## Aim of the task:
Working through the data below, reproduce word for word the line with "left elbow: (390, 456, -17)" and every line after it, both ends included, and omit the pictures.

## Extracted data entries:
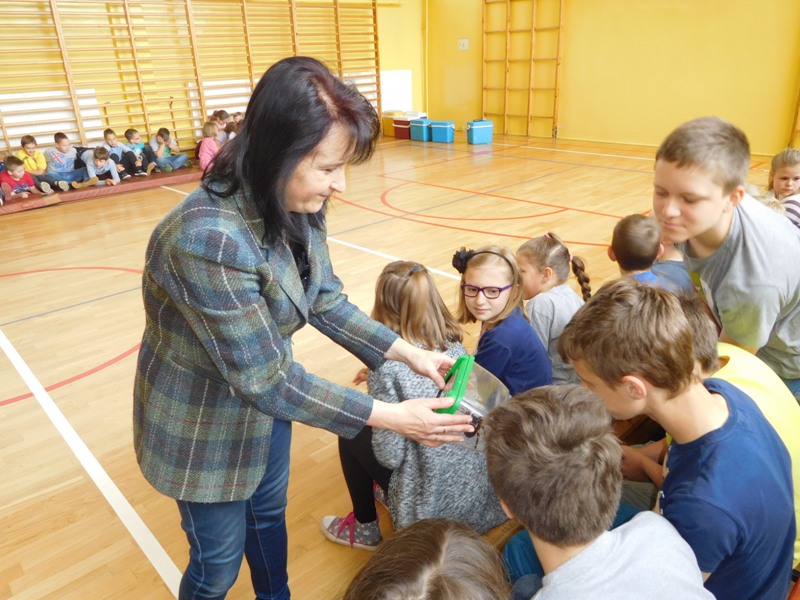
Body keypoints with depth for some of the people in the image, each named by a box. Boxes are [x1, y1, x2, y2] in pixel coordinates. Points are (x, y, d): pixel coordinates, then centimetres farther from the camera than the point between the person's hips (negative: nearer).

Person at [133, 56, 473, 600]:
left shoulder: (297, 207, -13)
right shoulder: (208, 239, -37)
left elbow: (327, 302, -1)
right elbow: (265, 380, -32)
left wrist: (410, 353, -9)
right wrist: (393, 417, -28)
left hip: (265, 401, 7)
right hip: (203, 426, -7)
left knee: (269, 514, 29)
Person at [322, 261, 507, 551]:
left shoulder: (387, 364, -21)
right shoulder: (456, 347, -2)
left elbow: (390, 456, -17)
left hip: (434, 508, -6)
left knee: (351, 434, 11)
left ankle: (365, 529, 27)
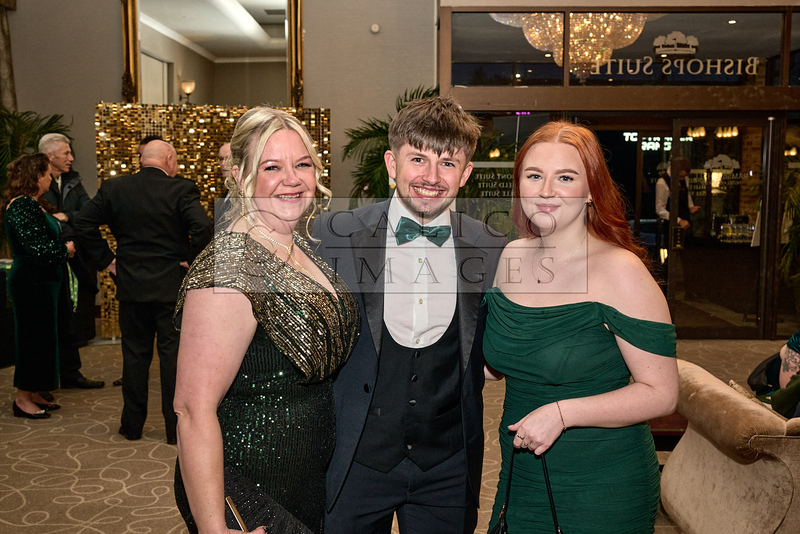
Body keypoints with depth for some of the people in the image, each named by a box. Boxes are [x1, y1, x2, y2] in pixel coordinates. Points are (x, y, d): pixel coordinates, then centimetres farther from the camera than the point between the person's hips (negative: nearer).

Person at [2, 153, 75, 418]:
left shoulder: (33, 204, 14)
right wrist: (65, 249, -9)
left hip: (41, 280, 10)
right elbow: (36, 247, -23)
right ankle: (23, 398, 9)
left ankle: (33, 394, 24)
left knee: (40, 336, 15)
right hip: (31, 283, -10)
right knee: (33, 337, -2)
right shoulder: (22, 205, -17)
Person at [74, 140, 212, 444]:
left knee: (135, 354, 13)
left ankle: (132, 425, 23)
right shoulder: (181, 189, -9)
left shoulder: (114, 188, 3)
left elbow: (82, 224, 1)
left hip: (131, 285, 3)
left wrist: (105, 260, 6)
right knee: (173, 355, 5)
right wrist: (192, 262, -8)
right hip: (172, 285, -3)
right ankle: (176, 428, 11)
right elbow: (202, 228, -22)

## Worked solution:
left elbow: (390, 456, -17)
left hip: (434, 508, -6)
left knee: (351, 434, 11)
left ankle: (365, 529, 27)
Body keypoints with depth for some of the people in the image, each named by a box. Boxes are [x1, y1, x2, y2] in pixel coordinates. Points are (x, y, d): pixel coordinates, then centimetres farther from the camera than the point between the person's hips (negative: nearer).

Person at [2, 153, 75, 418]:
left shoulder: (33, 204, 14)
right wrist: (65, 249, -9)
left hip: (41, 280, 10)
right elbow: (36, 247, -23)
right ankle: (23, 398, 9)
left ankle: (33, 394, 24)
left knee: (40, 336, 15)
right hip: (31, 283, -10)
right knee: (33, 337, -2)
right shoulder: (22, 205, -17)
Person at [74, 140, 212, 444]:
left knee: (135, 354, 13)
left ankle: (132, 425, 23)
right shoulder: (181, 189, -9)
left shoulder: (114, 188, 3)
left elbow: (82, 224, 1)
left hip: (131, 285, 3)
left wrist: (105, 260, 6)
right knee: (173, 355, 5)
right wrist: (192, 262, -8)
right hip: (172, 285, -3)
right ankle: (176, 428, 11)
right elbow: (202, 228, -22)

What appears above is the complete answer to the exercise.